At Jeremiah Brent’s Book Party Pondering: What Makes a Home?

What makes a house a home?

On Tuesday night, that question floated in the delicately candle-scented air of a three-story penthouse apartment on lower Fifth Avenue in Manhattan where the interior designer Jeremiah Brent lives with his husband and fellow designer, Nate Berkus, and their two children.

An intimate gathering of about 30 guests had assembled to celebrate the publication of Mr. Brent’s first book, “The Space That Keeps You,” a collection of photos and stories of interesting people and their enviable houses.

For Mr. Brent, who along with Mr. Berkus is a mainstay on HGTV with shows like “The Nate & Jeremiah Home Project,” a home is a “weird blend of space and place.”

“You’ve got to be in the right place and have the right space at the same time,” he said in an interview, speaking from recent experience. Mr. Brent and Mr. Berkus originally lived in this apartment from 2013 to 2016, when they sold it and moved to Los Angeles. But they longed for what they had previously had, and seven years after selling, they bought the apartment back.

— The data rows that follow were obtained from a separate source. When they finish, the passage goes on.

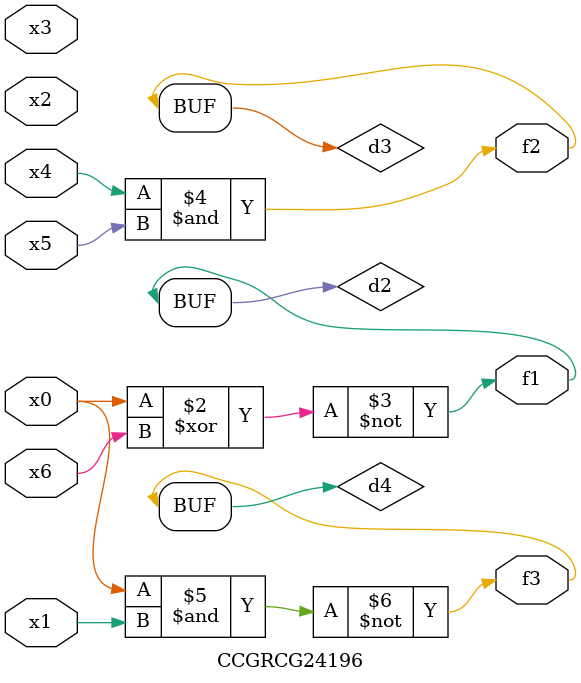
<source format=v>
module CCGRCG24196(
	input x0, x1, x2, x3, x4, x5, x6,
	output f1, f2, f3
);

	wire d1, d2, d3, d4;

	nor (d1, x0);
	xnor (d2, x0, x6);
	and (d3, x4, x5);
	nand (d4, x0, x1);
	assign f1 = d2;
	assign f2 = d3;
	assign f3 = d4;
endmodule

</source>
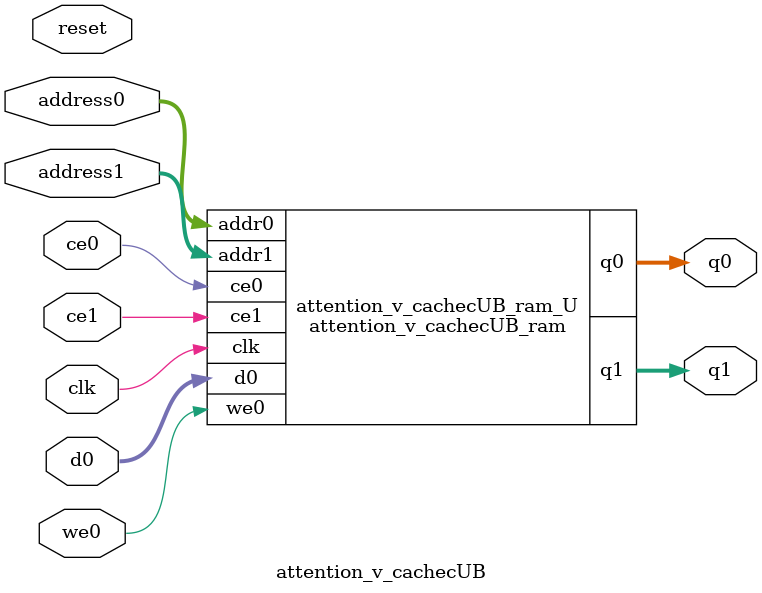
<source format=v>
`timescale 1 ns / 1 ps
module attention_v_cachecUB_ram (addr0, ce0, d0, we0, q0, addr1, ce1, q1,  clk);

parameter DWIDTH = 40;
parameter AWIDTH = 12;
parameter MEM_SIZE = 2304;

input[AWIDTH-1:0] addr0;
input ce0;
input[DWIDTH-1:0] d0;
input we0;
output reg[DWIDTH-1:0] q0;
input[AWIDTH-1:0] addr1;
input ce1;
output reg[DWIDTH-1:0] q1;
input clk;

(* ram_style = "block" *)reg [DWIDTH-1:0] ram[0:MEM_SIZE-1];




always @(posedge clk)  
begin 
    if (ce0) begin
        if (we0) 
            ram[addr0] <= d0; 
        q0 <= ram[addr0];
    end
end


always @(posedge clk)  
begin 
    if (ce1) begin
        q1 <= ram[addr1];
    end
end


endmodule

`timescale 1 ns / 1 ps
module attention_v_cachecUB(
    reset,
    clk,
    address0,
    ce0,
    we0,
    d0,
    q0,
    address1,
    ce1,
    q1);

parameter DataWidth = 32'd40;
parameter AddressRange = 32'd2304;
parameter AddressWidth = 32'd12;
input reset;
input clk;
input[AddressWidth - 1:0] address0;
input ce0;
input we0;
input[DataWidth - 1:0] d0;
output[DataWidth - 1:0] q0;
input[AddressWidth - 1:0] address1;
input ce1;
output[DataWidth - 1:0] q1;



attention_v_cachecUB_ram attention_v_cachecUB_ram_U(
    .clk( clk ),
    .addr0( address0 ),
    .ce0( ce0 ),
    .we0( we0 ),
    .d0( d0 ),
    .q0( q0 ),
    .addr1( address1 ),
    .ce1( ce1 ),
    .q1( q1 ));

endmodule


</source>
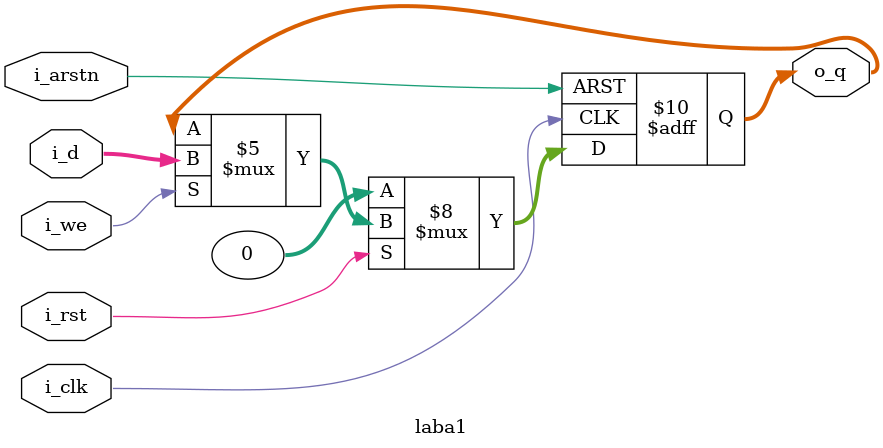
<source format=v>
module laba1 (i_clk, i_arstn, i_rst, i_we, i_d, o_q);

parameter WIDTH = 32;
// ports declaration
input i_clk;	//clock input
input i_arstn;	// async reset (active low)
input i_rst;
input i_we;		// write enable
input [WIDTH-1:0] i_d;	// input data
output reg [WIDTH-1:0] o_q; // output (@rising)

always @(posedge i_clk or negedge i_arstn) begin
	if (!i_arstn) begin
		o_q <= {WIDTH{1'b0}};
	end else if(!i_rst) begin 
		o_q <= {WIDTH{1'b0}};
	end else if (i_we) begin
			o_q <= i_d;
	end else begin
			o_q <= o_q;
	end
end
	
endmodule
</source>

This was the first time the couple have hosted a party since returning to their old apartment. Amy Astley, the editor in chief of Architectural Digest, was there, along with Elle Decor’s editor in chief, Asad Syrkett, and New York magazine’s design editor, Wendy Goodman. The designer Athena Calderone, the filmmaker Shawn Levy and Ashley Avignone, a stylist and friend of Taylor Swift, orbited the dining area, where a spread of intricate bites — duck fat-fried fingerling potatoes with creme fraiche and caviar, blistered shishito peppers with fennel pollen and lemon juice — were artfully arrayed.

One guest could be heard marveling at how good everyone looked in the apartment’s not-too-dim-to-be-dramatic light.

It was a scrupulous attention to lighting that led Brooke Cundiff, a retail entrepreneur, and her husband, the writer and editor Michael Hainey, to a West Village apartment that was subsequently featured in Mr. Brent’s book. But before settling there, they looked at a lot of places that didn’t feel like home. Mr. Hainey developed a test: With each apartment they’d enter, he’d ask, “OK, it’s a Wednesday. You had to call in sick to work. Can you imagine being home in this apartment all day? Like, how is the sunlight?” He added, “On your worst day, is this going to make you happy?”

Another guest, Antoni Porowski — the food and wine expert on TV’s “Queer Eye” — said that, to him, a home is made up of the things that remind him of where he came from.

Mr. Porowski was still living in a small studio when he purchased a pair of Adnet chairs from 1stDibs. His apartment at the time was barely big enough to accommodate them. Now, the chairs sit in a spot in his living room where they don’t get much use, but he still loves to gaze at their burgundy leather, thinking back on the “tiny studio apartments with one drawer and two functioning kitchen burners” where he used to live.

“Every time I look at them, I remember what that was like, what my life was like, and how much it changed,” he said.